Francesca Albanese accuse Israël d’avoir invoqué le droit international humanitaire comme un « camouflage humanitaire » pour légitimer la violence génocidaire déployée à Gaza. Elle affirme que les dirigeants israéliens ont traité « un groupe entier » comme s’il était « terroriste » ou « soutenant le terrorisme », transformant ainsi tout le monde en cible ou en dommage collatéral.
En réponse à ces accusations, Israël a nié l’ensemble des faits et a qualifié le rapport de partial et de déformé. Le gouvernement israélien a désigné Francesca Albanese persona non grata et lui a interdit d’entrer dans le pays.
Réactions internationales et sanctions
Les positions prises par Francesca Albanese ont suscité des réactions très polarisées au niveau international. Alors que de nombreux groupes de défense des droits de l’homme et des intellectuels la soutiennent, plusieurs gouvernements, dont les États-Unis, Israël, les Pays-Bas, l’Argentine et la Hongrie, se sont opposés à son renouvellement en avril 2025. Malgré cette opposition, le Conseil des droits de l’homme des Nations unies a confirmé son mandat jusqu’en 2028.
En juillet 2025, les États-Unis ont imposé des sanctions à Francesca Albanese, l’accusant d’« activités partiales et malveillantes », d’« antisémitisme décomplexé » et de « soutien au terrorisme ». Ces sanctions visaient notamment ses dénonciations des entreprises soutenant le projet colonial israélien et son opposition à un projet de déplacement de la population de Gaza annoncé par Donald Trump. Le Haut-Commissaire de l’ONU aux droits de l’homme, Volker Türk, a appelé Washington à lever ces sanctions et à cesser les attaques contre les personnalités désignées par l’ONU.
Conclusion : Une figure centrale du débat sur la Palestine
Francesca Albanese incarne une figure centrale et controversée dans le débat international sur la Palestine.

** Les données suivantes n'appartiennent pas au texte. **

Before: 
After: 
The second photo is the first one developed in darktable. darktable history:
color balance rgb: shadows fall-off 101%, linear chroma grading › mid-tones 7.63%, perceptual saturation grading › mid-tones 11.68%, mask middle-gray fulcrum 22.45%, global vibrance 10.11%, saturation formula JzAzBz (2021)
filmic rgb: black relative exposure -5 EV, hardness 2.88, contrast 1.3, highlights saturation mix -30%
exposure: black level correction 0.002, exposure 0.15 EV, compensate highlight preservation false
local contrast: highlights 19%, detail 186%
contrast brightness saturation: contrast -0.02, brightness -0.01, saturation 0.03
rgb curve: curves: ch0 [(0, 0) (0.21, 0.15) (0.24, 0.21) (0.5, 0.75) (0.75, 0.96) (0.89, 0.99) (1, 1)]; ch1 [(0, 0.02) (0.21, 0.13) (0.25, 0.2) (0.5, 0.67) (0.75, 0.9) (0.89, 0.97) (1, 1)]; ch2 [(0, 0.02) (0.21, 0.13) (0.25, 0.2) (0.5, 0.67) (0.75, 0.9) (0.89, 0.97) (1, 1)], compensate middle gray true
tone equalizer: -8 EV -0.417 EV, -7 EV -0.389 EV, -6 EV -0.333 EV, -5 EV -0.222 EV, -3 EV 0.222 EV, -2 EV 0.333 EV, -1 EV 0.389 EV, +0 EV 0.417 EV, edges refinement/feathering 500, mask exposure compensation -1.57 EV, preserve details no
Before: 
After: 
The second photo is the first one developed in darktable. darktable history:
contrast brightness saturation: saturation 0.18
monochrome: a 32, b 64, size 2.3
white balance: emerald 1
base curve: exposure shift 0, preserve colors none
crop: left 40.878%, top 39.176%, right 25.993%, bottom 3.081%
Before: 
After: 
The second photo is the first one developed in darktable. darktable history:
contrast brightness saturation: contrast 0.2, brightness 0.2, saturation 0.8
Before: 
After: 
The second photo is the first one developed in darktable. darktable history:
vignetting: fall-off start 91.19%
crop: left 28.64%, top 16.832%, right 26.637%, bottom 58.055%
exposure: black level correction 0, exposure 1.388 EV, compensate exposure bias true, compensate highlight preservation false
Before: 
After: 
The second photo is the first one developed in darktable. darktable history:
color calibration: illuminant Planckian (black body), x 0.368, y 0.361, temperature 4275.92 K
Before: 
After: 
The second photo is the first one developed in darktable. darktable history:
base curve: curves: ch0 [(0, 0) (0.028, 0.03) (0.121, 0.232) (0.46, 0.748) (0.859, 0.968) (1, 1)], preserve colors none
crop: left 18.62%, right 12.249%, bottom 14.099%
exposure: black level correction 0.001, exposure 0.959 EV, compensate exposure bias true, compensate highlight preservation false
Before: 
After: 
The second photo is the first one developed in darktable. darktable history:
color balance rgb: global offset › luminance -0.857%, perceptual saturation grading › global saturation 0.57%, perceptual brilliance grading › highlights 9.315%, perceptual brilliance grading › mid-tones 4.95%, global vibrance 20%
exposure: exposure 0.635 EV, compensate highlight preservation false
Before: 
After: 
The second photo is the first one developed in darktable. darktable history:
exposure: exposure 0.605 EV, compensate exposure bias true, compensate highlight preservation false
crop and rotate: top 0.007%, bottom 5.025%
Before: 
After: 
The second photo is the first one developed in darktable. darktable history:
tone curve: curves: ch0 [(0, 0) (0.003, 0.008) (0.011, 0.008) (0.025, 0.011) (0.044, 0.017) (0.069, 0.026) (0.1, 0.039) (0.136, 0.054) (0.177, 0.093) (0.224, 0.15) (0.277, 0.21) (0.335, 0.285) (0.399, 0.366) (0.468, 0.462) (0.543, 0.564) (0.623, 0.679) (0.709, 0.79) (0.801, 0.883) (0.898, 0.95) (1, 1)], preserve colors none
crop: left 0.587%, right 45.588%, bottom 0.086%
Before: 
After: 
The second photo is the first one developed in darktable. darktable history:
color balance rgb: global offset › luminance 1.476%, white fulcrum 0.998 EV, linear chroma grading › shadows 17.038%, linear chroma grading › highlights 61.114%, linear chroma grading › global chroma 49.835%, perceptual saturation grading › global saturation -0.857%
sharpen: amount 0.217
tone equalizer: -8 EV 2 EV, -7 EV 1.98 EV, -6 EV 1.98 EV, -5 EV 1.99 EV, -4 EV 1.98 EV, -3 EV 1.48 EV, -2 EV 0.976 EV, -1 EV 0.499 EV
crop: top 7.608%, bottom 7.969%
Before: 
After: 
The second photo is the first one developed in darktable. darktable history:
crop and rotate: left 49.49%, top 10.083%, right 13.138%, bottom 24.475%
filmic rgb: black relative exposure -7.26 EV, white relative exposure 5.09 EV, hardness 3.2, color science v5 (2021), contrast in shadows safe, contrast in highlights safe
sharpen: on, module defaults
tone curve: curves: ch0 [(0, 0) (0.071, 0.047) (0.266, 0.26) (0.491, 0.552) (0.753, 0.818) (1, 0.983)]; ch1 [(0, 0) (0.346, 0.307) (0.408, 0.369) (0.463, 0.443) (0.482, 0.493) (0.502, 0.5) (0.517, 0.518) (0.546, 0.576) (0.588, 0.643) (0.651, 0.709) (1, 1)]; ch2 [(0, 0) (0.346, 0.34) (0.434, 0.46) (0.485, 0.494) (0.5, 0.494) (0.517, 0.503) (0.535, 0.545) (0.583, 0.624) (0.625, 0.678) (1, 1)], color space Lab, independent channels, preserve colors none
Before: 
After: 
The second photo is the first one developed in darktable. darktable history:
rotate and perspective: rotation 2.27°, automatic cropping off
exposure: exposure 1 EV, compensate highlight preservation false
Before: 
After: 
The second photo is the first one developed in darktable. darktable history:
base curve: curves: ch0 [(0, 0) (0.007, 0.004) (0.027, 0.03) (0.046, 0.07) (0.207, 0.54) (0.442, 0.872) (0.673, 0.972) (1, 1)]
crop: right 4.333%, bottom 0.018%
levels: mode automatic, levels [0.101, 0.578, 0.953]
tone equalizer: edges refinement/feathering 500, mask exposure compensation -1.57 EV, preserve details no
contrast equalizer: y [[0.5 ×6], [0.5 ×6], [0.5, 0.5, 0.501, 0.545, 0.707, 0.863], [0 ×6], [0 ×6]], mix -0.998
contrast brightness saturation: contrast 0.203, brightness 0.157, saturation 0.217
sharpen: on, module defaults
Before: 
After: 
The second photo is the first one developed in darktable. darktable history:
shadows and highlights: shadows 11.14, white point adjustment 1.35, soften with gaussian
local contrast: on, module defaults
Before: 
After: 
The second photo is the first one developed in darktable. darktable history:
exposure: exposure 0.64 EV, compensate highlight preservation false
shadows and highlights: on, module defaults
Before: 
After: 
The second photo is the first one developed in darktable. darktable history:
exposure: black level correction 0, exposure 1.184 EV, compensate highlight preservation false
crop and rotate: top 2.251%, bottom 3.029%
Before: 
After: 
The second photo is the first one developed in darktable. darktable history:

Juriste reconnue et engagée, elle utilise sa position à l’ONU pour dénoncer ce qu’elle perçoit comme des violations graves et systématiques des droits de l’homme par Israël. Ses rapports, souvent virulents, alimentent les débats et polarisent les opinions. Si ses détracteurs l’accusent de partialité, voire d’antisémitisme, ses soutiens la présentent comme une voix nécessaire pour défendre les droits des Palestiniens face à une occupation qu’ils jugent illégale et oppressive.
Quels que soient les jugements portés sur elle, l’influence de Francesca Albanese sur la scène internationale est indéniable. Son travail et ses déclarations continueront très probablement de façonner le débat sur le conflit israélo-palestinien dans les années à venir, tant au sein des institutions internationales que dans l’opinion publique mondiale.